The new trial site is at Kirkside Farm, Macduff, where we are working in partnership with the Gordon family who farm here. It is a 1km stretch of woodland sandwiched between arable fields and the River Deveron. Giant hogweed has begun dominating the woodland, particularly around the sunnier edges, and along the numerous streams that flow through the wood to the river. In the past, attempts to control the giant hogweed has been via pesticide application using a knapsack sprayer, which proved very time consuming and costly. Due to the scale of infestation and the difficult terrain of the site so far little progress has been made in restricting the giant hogweed’s expansion.

After fencing in the site, in April this year we released 25 sheep into the woodland area, asked dog walkers to keep their dogs on leads and waited to see what happened… and for the first month, nothing did! The sheep lazed around the entrance to the site, maybe due to the new environment or maybe because they had never eaten anything other than grass before.

During this time we started mapping the extent of the hogweed through the site both though ground surveys as well as using drone footage (courtesy of TAHR Media) to visualise the infestation.
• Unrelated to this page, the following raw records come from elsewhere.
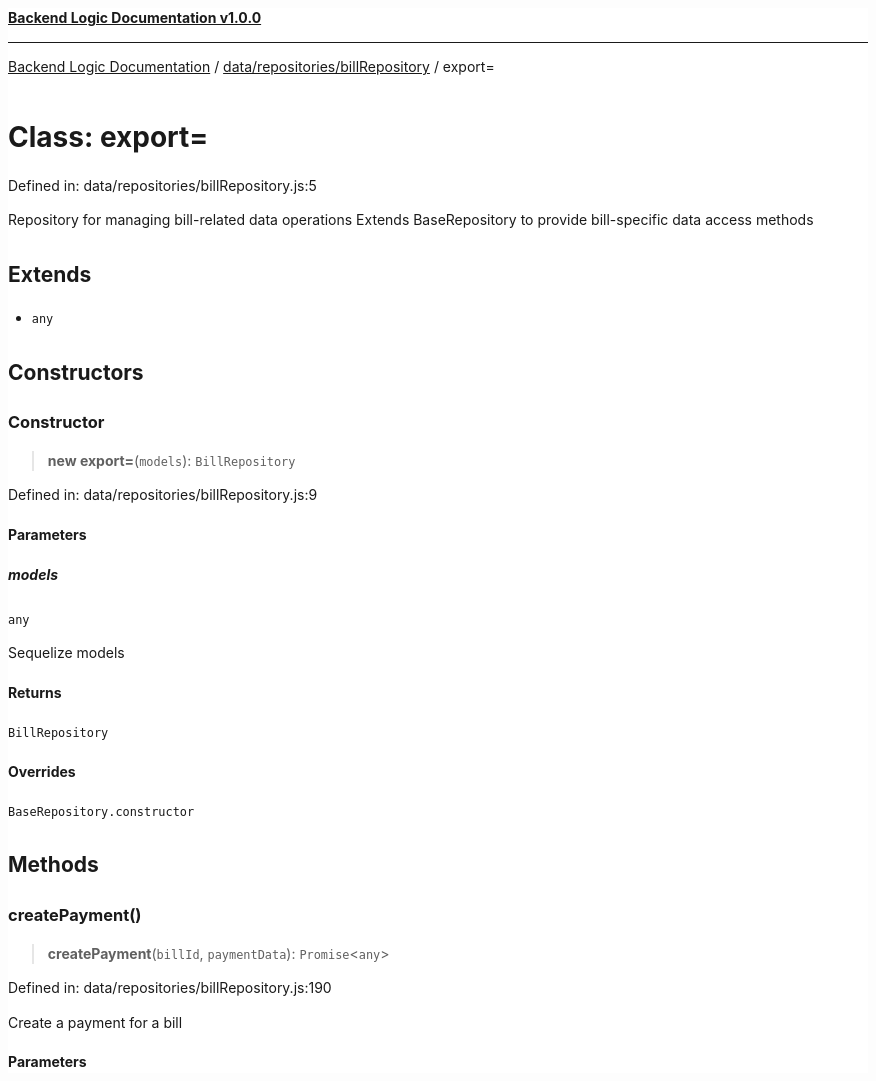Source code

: [**Backend Logic Documentation v1.0.0**](../../../../README.md)

***

[Backend Logic Documentation](../../../../README.md) / [data/repositories/billRepository](../README.md) / export=

# Class: export=

Defined in: data/repositories/billRepository.js:5

Repository for managing bill-related data operations
Extends BaseRepository to provide bill-specific data access methods

## Extends

- `any`

## Constructors

### Constructor

> **new export=**(`models`): `BillRepository`

Defined in: data/repositories/billRepository.js:9

#### Parameters

##### models

`any`

Sequelize models

#### Returns

`BillRepository`

#### Overrides

`BaseRepository.constructor`

## Methods

### createPayment()

> **createPayment**(`billId`, `paymentData`): `Promise`\<`any`\>

Defined in: data/repositories/billRepository.js:190

Create a payment for a bill

#### Parameters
Working in partnership with The University of Aberdeen we will be monitoring the site and have developed a base map of the hogweed which, after an annual survey, we can compare to. We have also identified 40 monitoring spots where we will measure the effect of the sheep on the rest of the woodland vegetation.

As time went by though, we started to pick up more indications of the sheep growing in confidence with clear trails developing through the wood showing where the sheep had been walking as well as a few nibbled hogweed stems.

Fast forward a couple of months and the sheep have well and truly gained a taste for the hogweed. There are now large patches of much-munched hogweed, a huge change from previous years. It’s worth mentioning here that sheep don’t actually kill the hogweed plants just by chewing on them but by restricting the plants from flowering they are slowly removing the amount of energy stored in the hogweed’s tuberous roots. Hogweed take 3 or 4 years to mature before finally sending out a flower spike to release seeds but by continually grazing the plants sheep can stop the older plants from flowering and mow down new seedlings as they emerge from the soil.

The alternative control method of using a broad spectrum herbicide like Glyphosate results in the killing of the target plant but, however carefully applied, also results in some collateral damage of the other species surrounding it. This has the effect of opening up the soil which enables more hogweed seedlings to germinate and fill the newly cleared space. One of the many benefits of grazing as a control method is that the ground flora is not killed off and this acts as a barrier against hogweed seedlings emerging.

Despite the great work of the sheep this year, there are still some patches of hogweed that have grown too big and dense for the sheep to get on top of and so this first year has not been a complete success, but we’ve learnt a valuable lesson – next year we need to get the sheep on site earlier in the year. However, on a positive note we’ve been delighted by the response of the site users and dog walkers in acting responsibly and the local awareness raising and signage has been a success.

The sheep will stay on site for a few more months and hopefully continue their good work and we can get a fair idea of what their impact has been so far. Next year, we can act on our lessons learned and improve our methodology.

This is a multiple year project and one of the outputs will be to develop practical and useful advice to empower other land managers to use sheep – or other livestock – as a means of controlling invasive plants on their land. This will include public open days and site visits etc. as well as written findings.

This project truly is a work of collaboration and the Scottish Invasive Species Initiative would like to thank all the partners for their continuing support and input; the Gordon family of Kirkside Farm, The University of Aberdeen, the Deveron, Bogie and Isla Rivers Charitable Trust, the Macduff Distillery and the local people of Macduff.